#### DIRECTIONS FOR THIS TASK
All lines containing the string "down" must be copied from the entries.

#### LISTED RECORDS
....
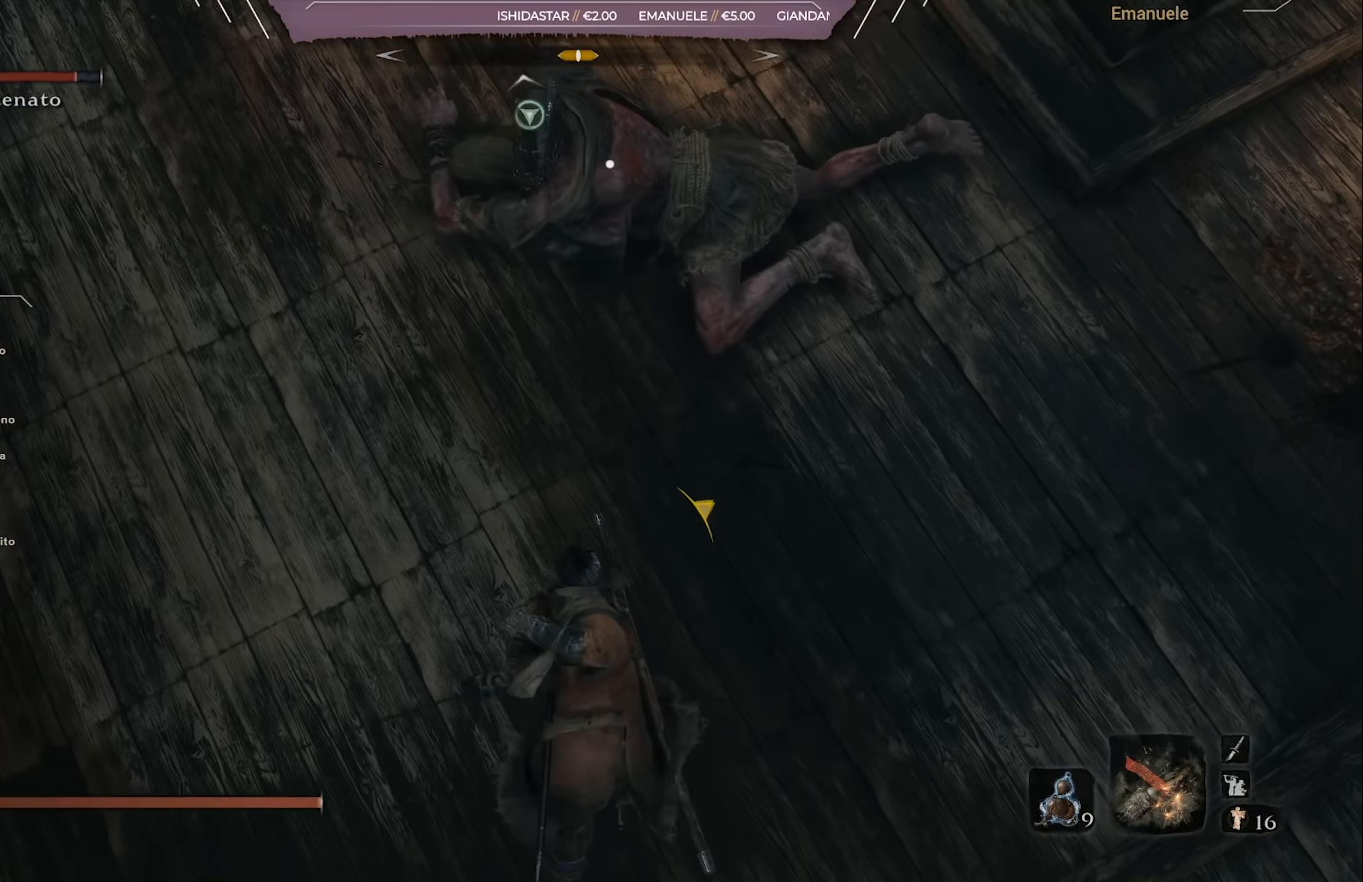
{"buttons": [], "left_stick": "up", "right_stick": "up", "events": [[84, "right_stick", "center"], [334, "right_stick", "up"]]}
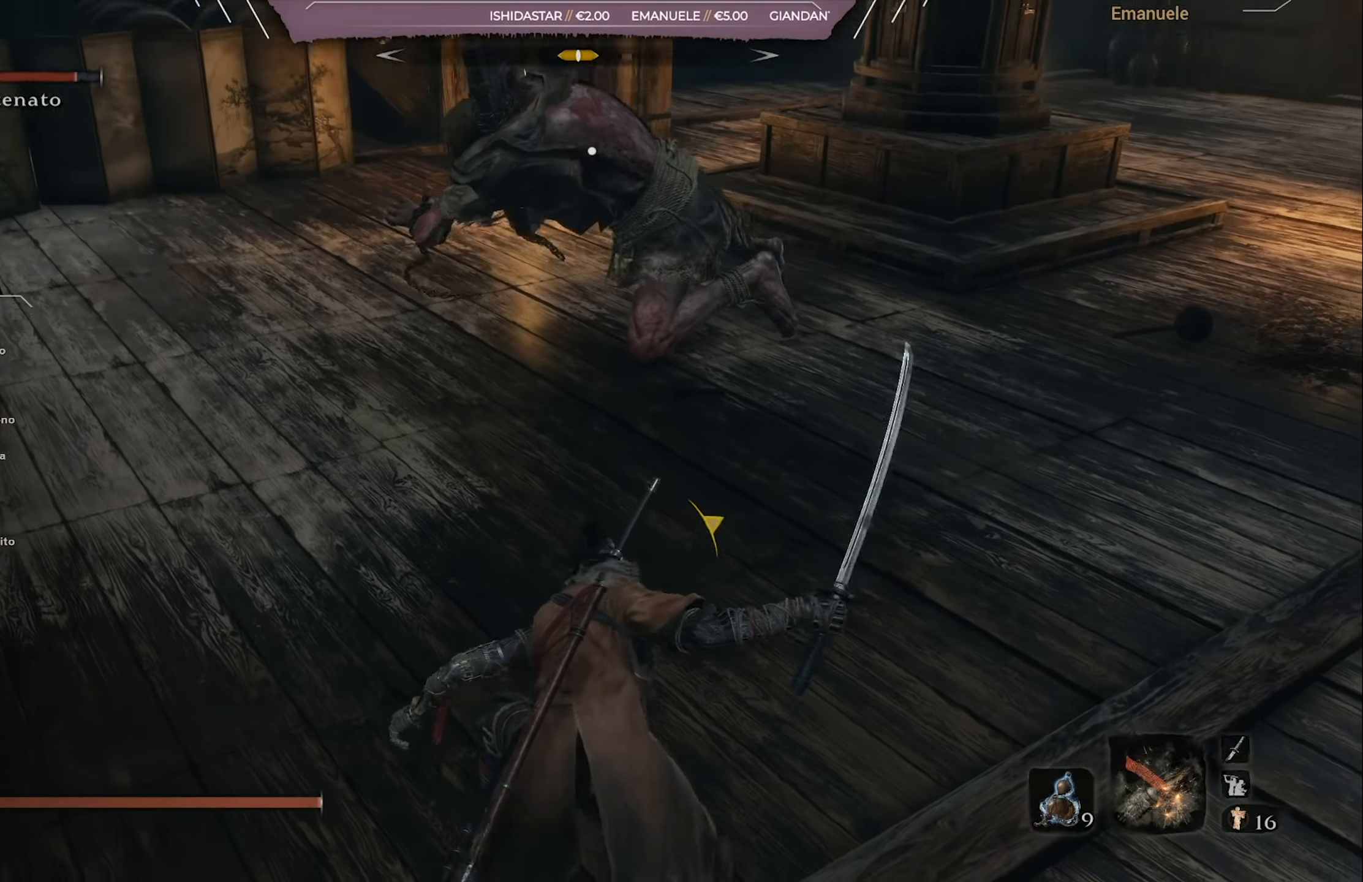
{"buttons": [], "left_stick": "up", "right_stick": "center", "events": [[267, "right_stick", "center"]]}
....
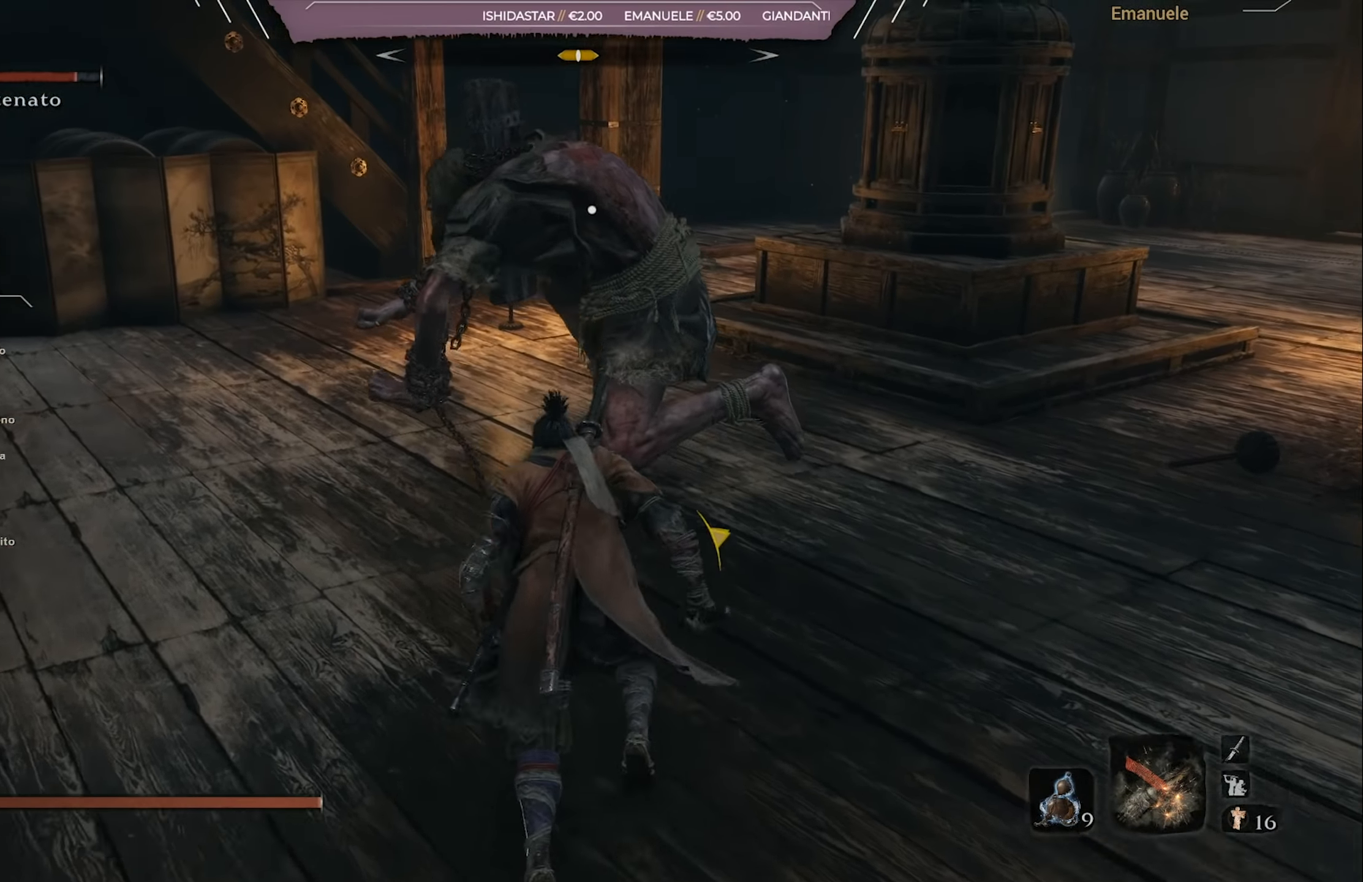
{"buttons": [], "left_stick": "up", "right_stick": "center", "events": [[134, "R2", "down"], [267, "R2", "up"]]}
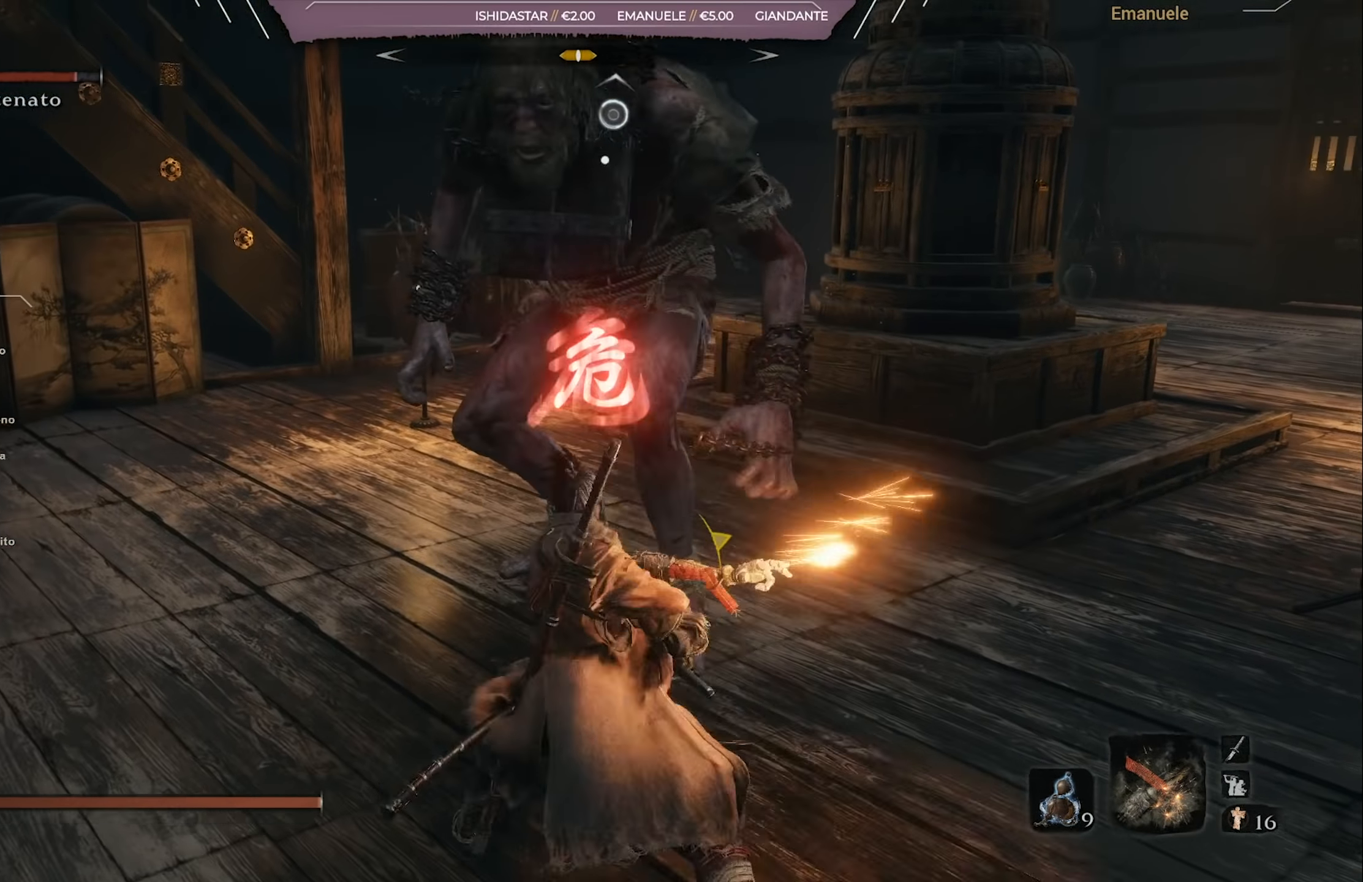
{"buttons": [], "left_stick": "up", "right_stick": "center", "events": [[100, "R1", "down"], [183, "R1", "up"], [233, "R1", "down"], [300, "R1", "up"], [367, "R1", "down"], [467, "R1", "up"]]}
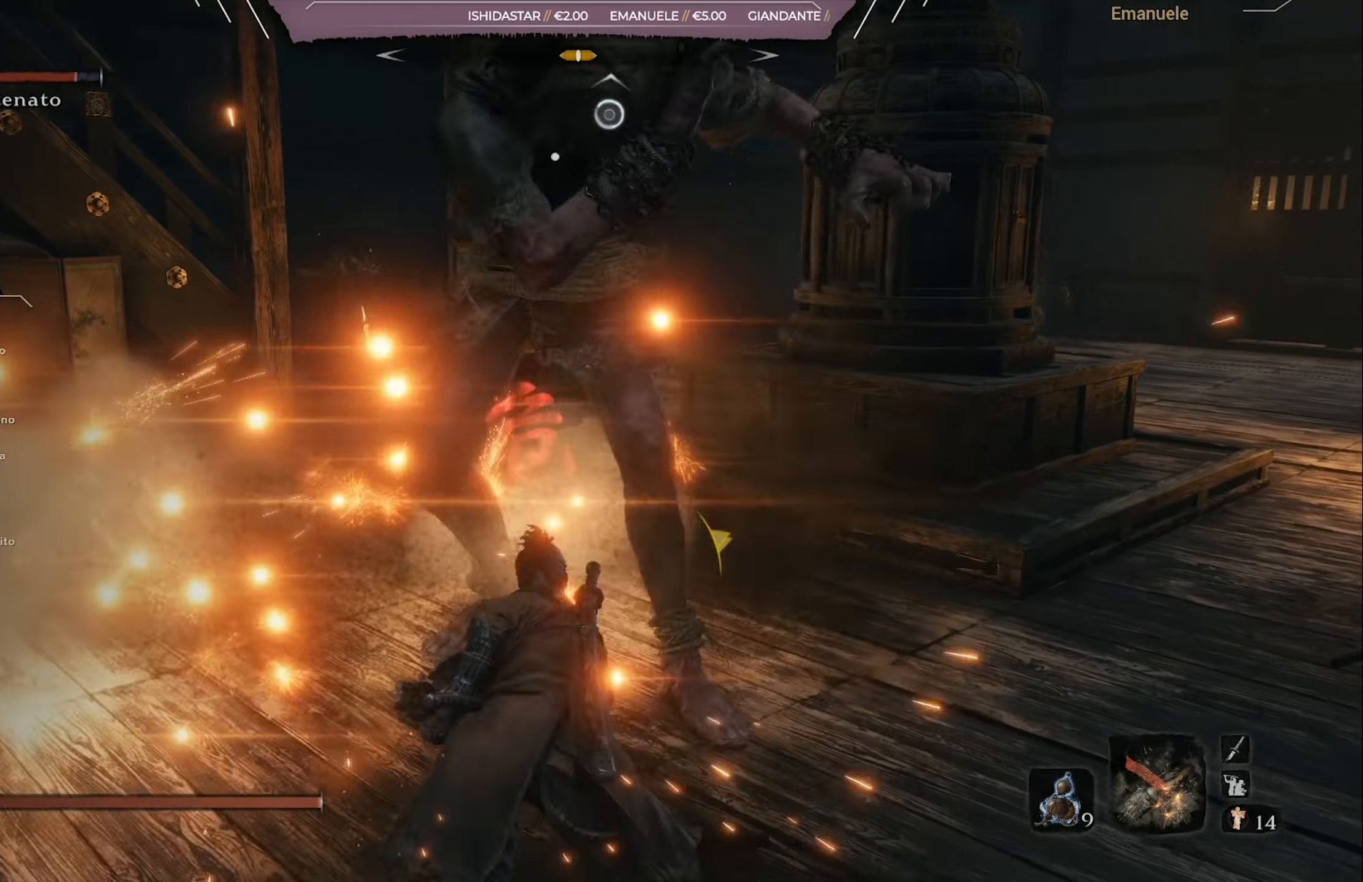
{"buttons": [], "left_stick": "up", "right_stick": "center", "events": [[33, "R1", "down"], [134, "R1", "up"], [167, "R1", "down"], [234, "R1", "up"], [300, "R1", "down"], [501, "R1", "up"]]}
....
#### TASK RESULT
{"buttons": [], "left_stick": "up", "right_stick": "center", "events": [[134, "R2", "down"], [267, "R2", "up"]]}
{"buttons": [], "left_stick": "up", "right_stick": "center", "events": [[100, "R1", "down"], [183, "R1", "up"], [233, "R1", "down"], [300, "R1", "up"], [367, "R1", "down"], [467, "R1", "up"]]}
{"buttons": [], "left_stick": "up", "right_stick": "center", "events": [[33, "R1", "down"], [134, "R1", "up"], [167, "R1", "down"], [234, "R1", "up"], [300, "R1", "down"], [501, "R1", "up"]]}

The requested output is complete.